=== SOURCE MATERIAL ===

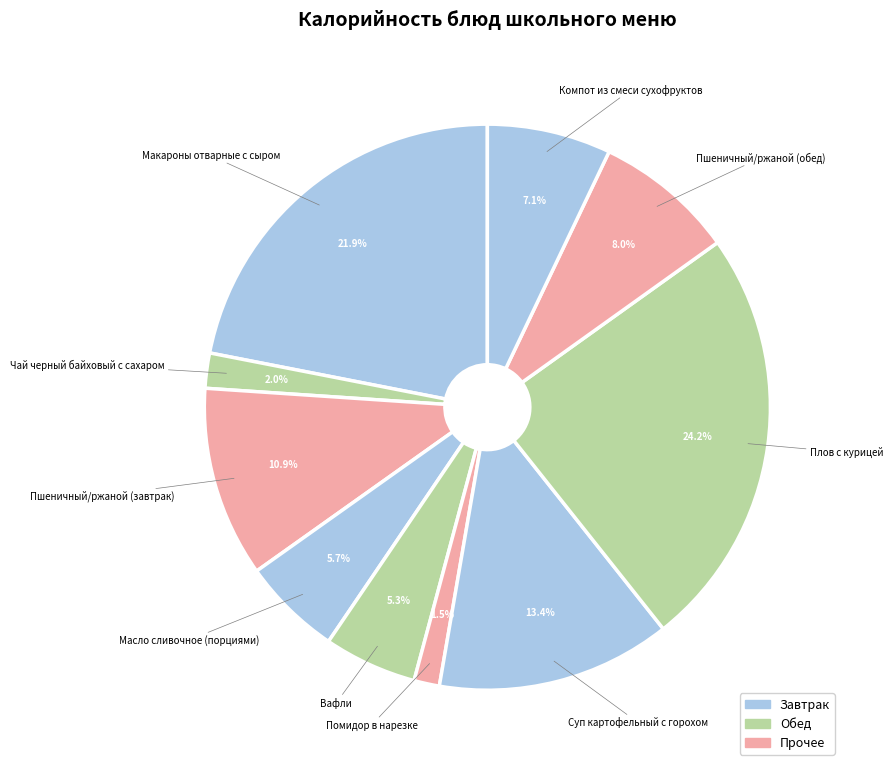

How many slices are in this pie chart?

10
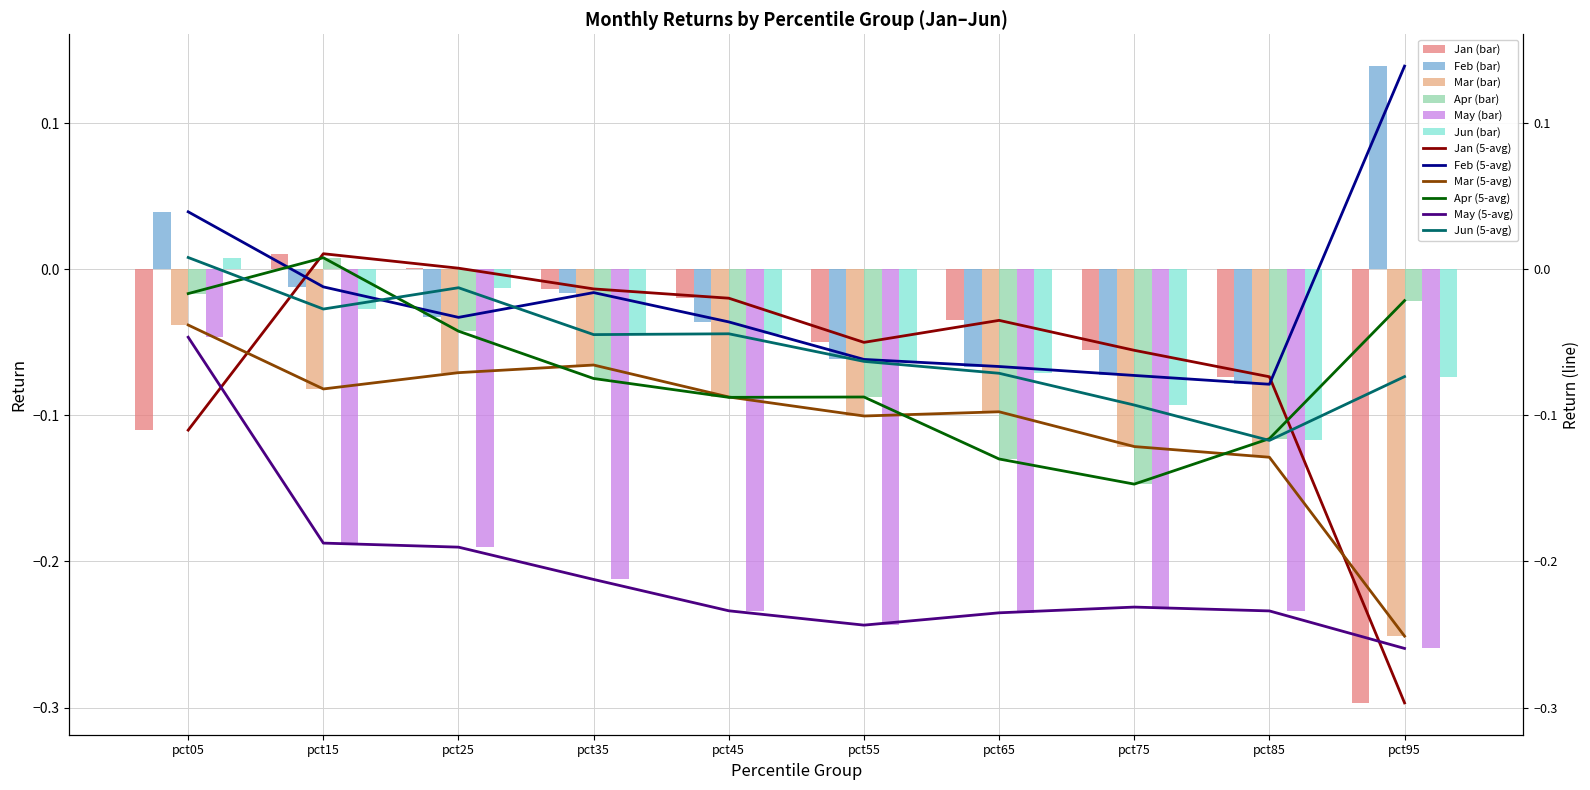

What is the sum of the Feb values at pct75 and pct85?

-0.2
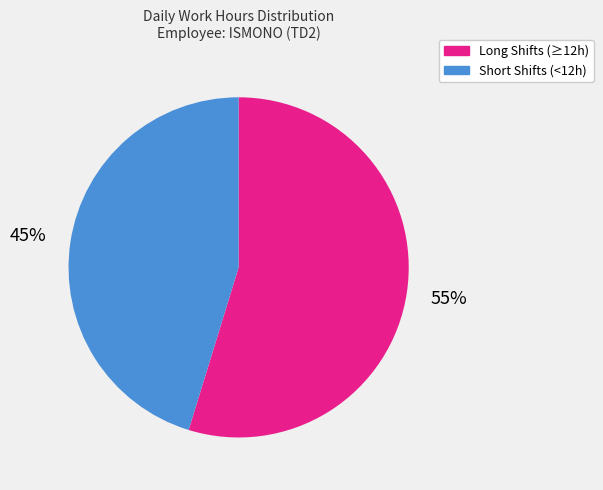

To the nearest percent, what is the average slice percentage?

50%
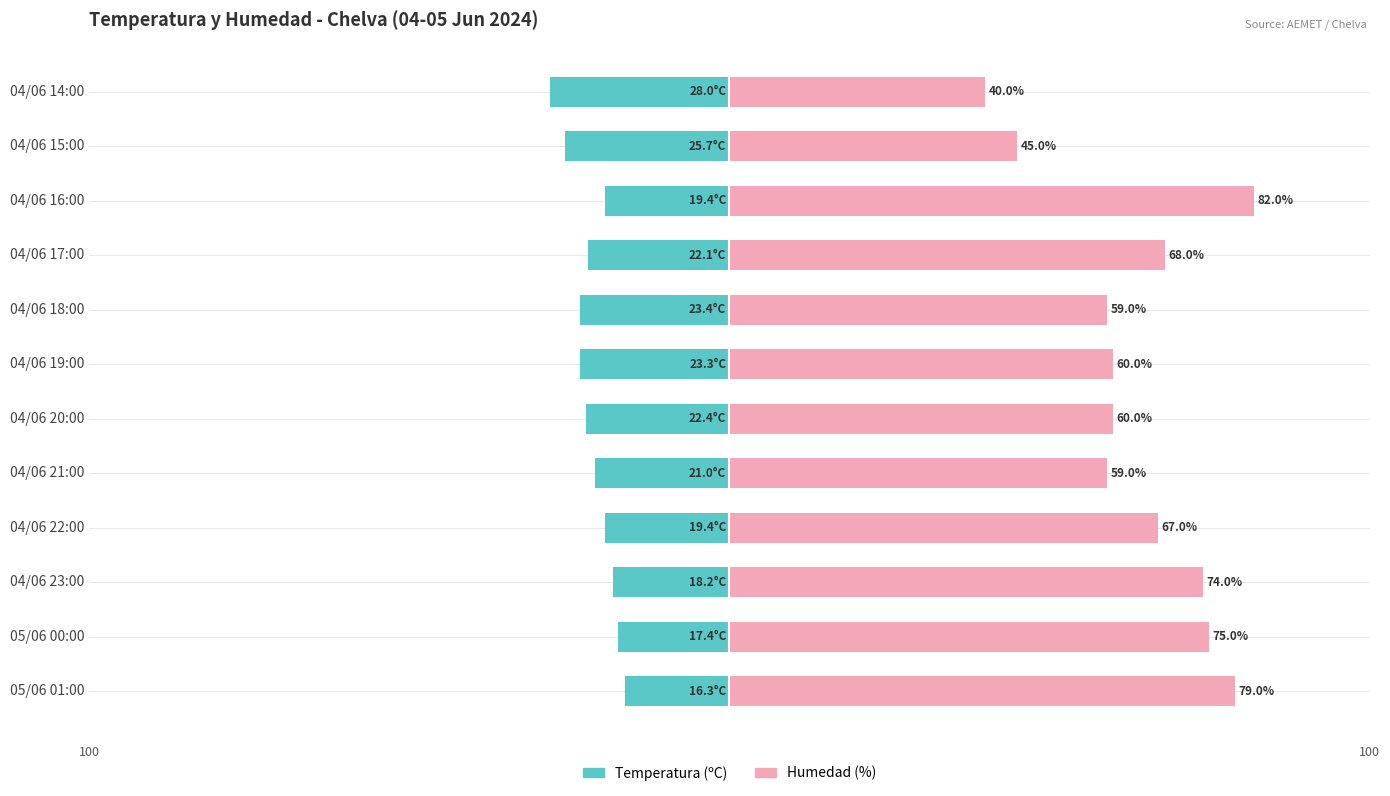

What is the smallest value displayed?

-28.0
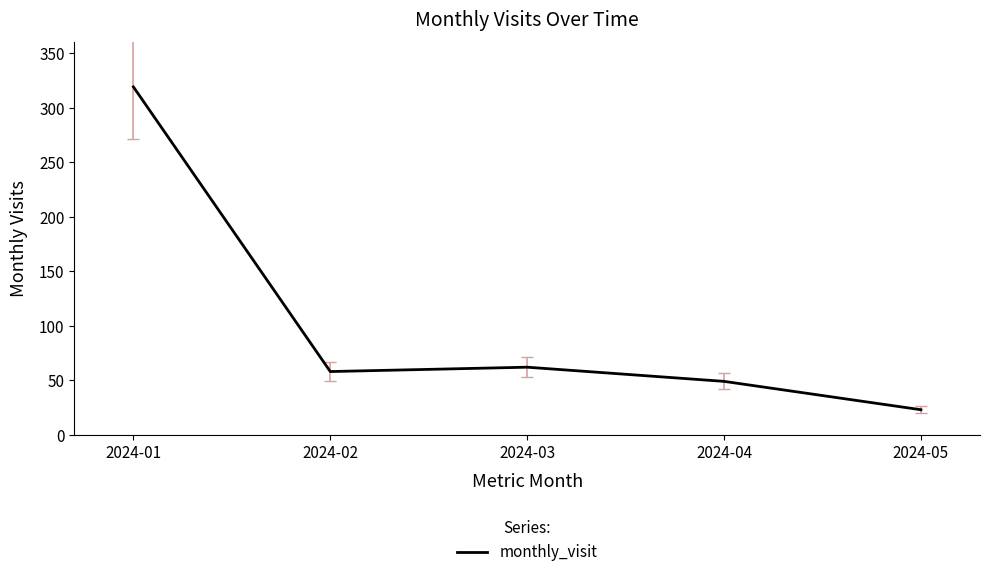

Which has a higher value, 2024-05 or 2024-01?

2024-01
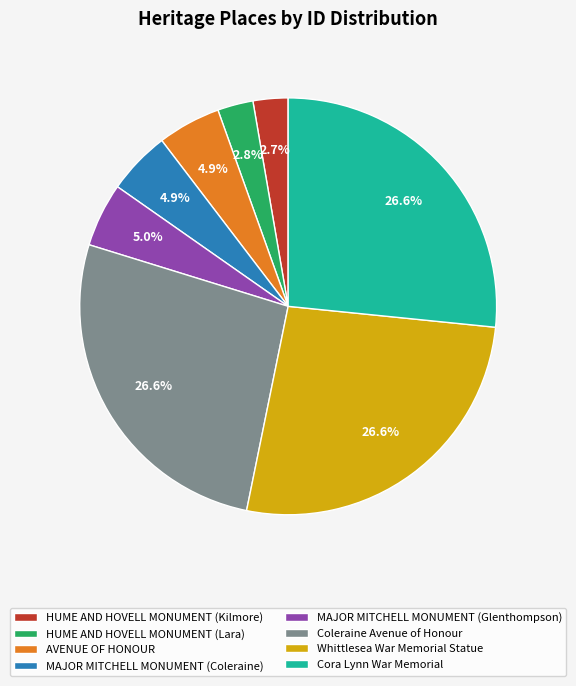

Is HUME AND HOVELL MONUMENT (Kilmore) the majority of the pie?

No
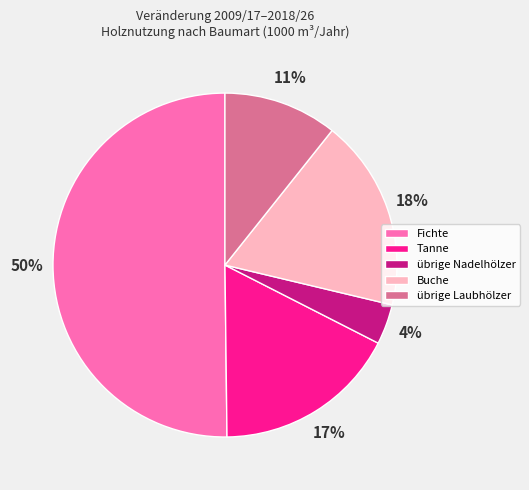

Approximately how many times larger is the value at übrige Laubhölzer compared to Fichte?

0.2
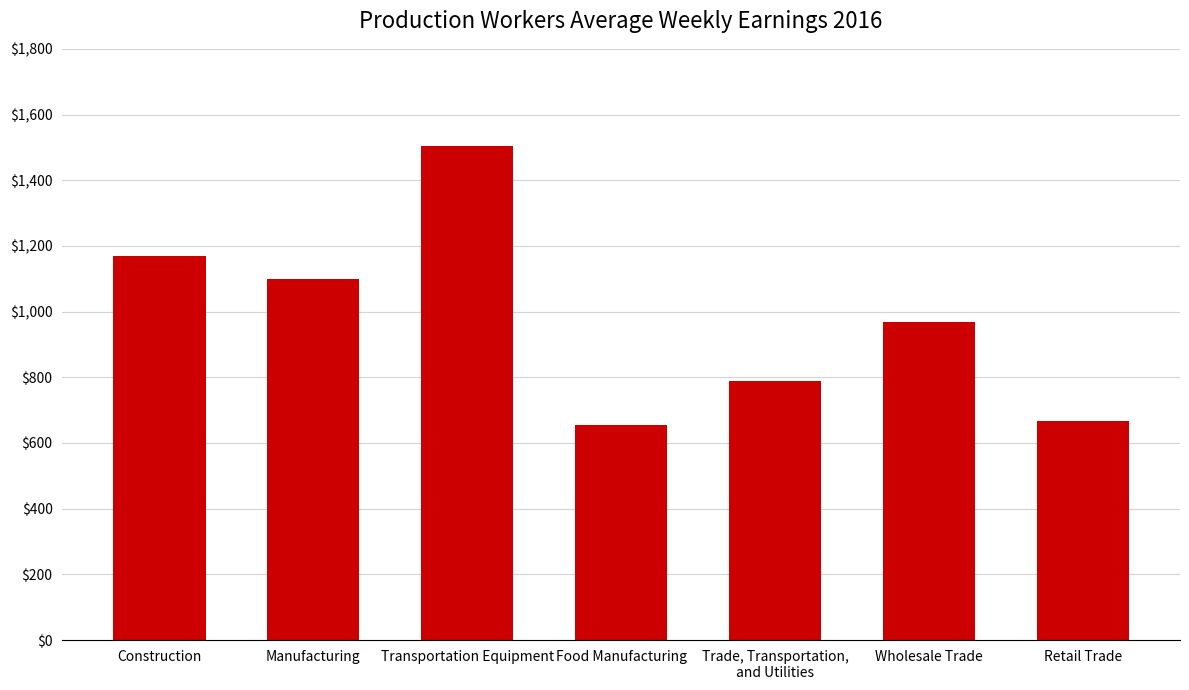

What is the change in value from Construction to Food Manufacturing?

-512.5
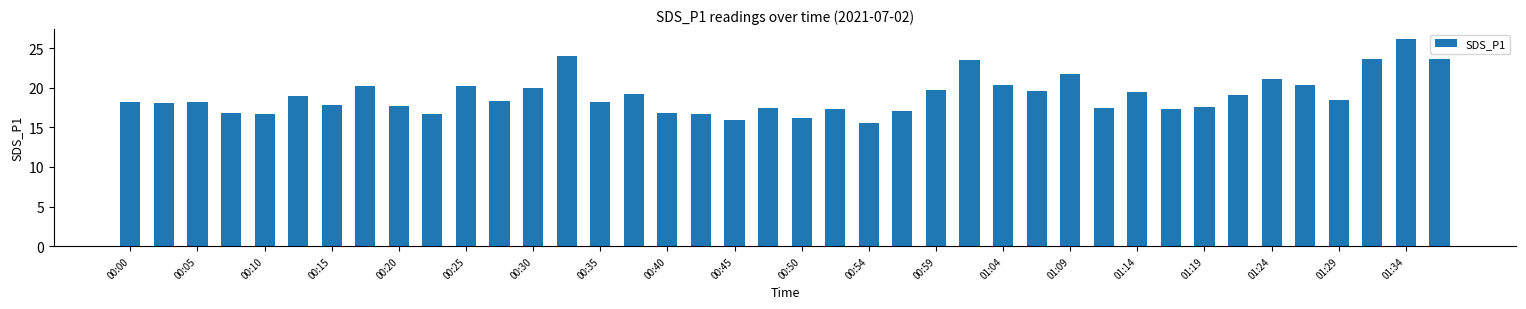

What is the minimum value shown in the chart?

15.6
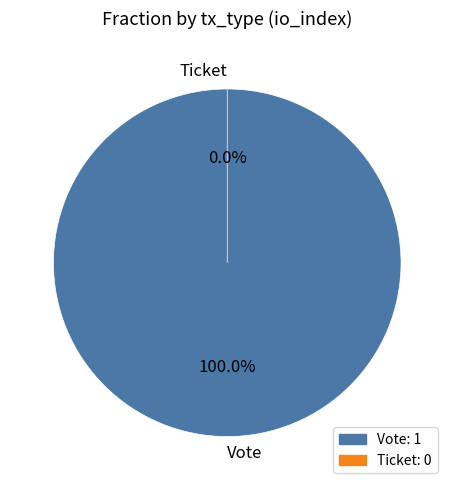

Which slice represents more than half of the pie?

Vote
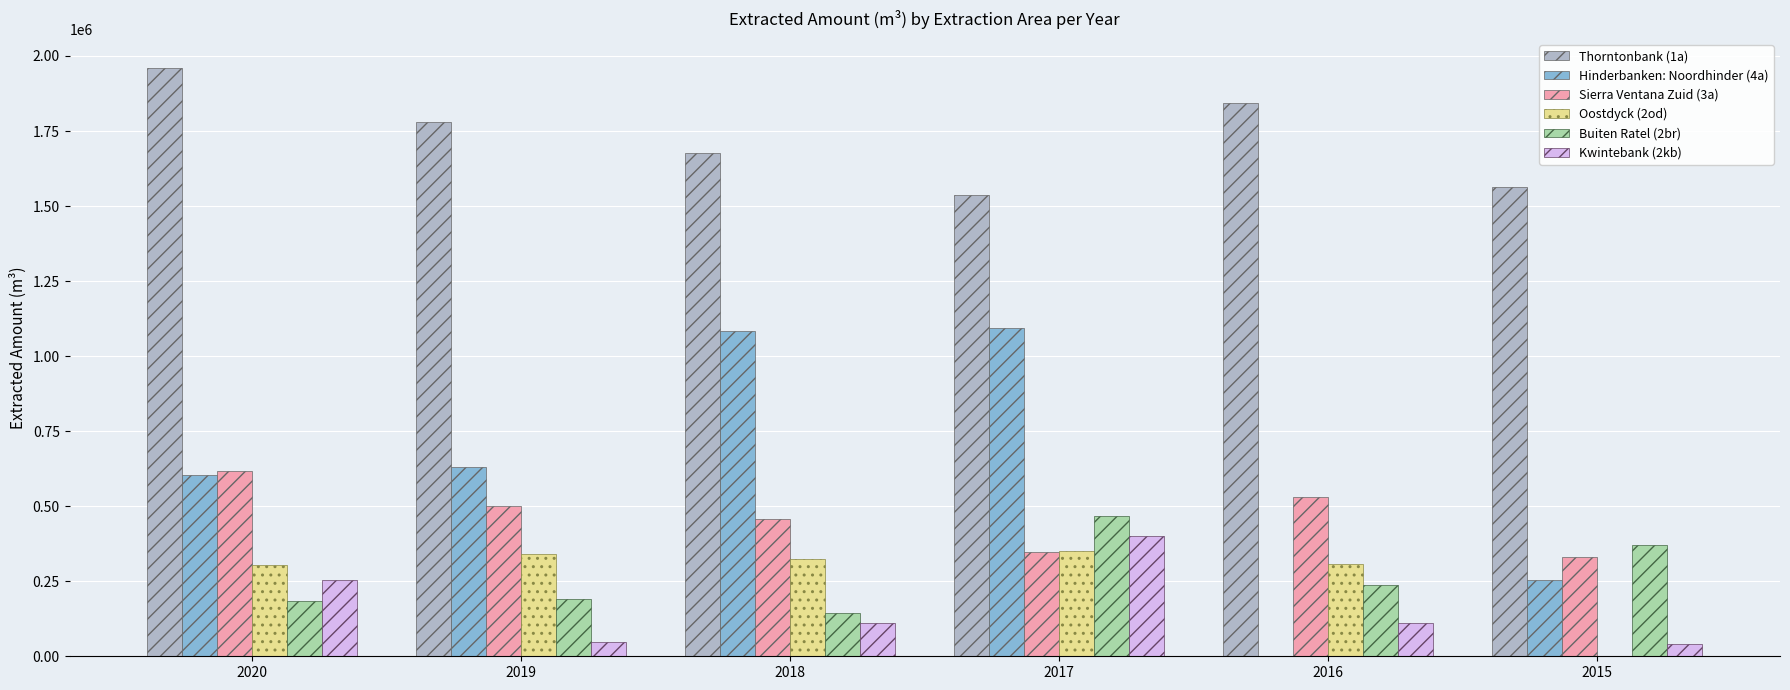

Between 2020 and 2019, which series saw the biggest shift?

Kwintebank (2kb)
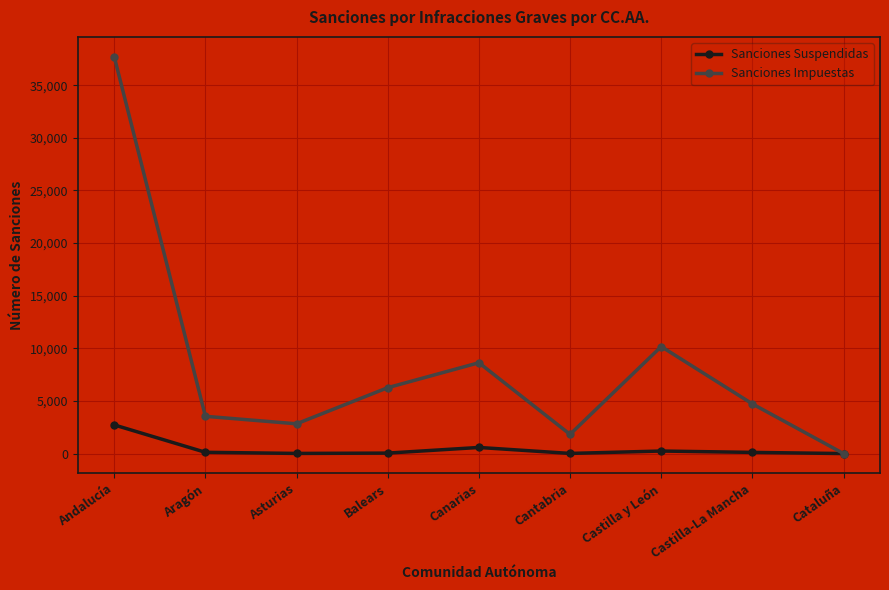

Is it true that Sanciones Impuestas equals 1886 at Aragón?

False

===

Pick out every line in the records that contains the word "many". Case counts, so only lines with that exact capitalization qualify.

How many slices are in this pie chart?
Approximately how many times larger is the value at übrige Laubhölzer compared to Fichte?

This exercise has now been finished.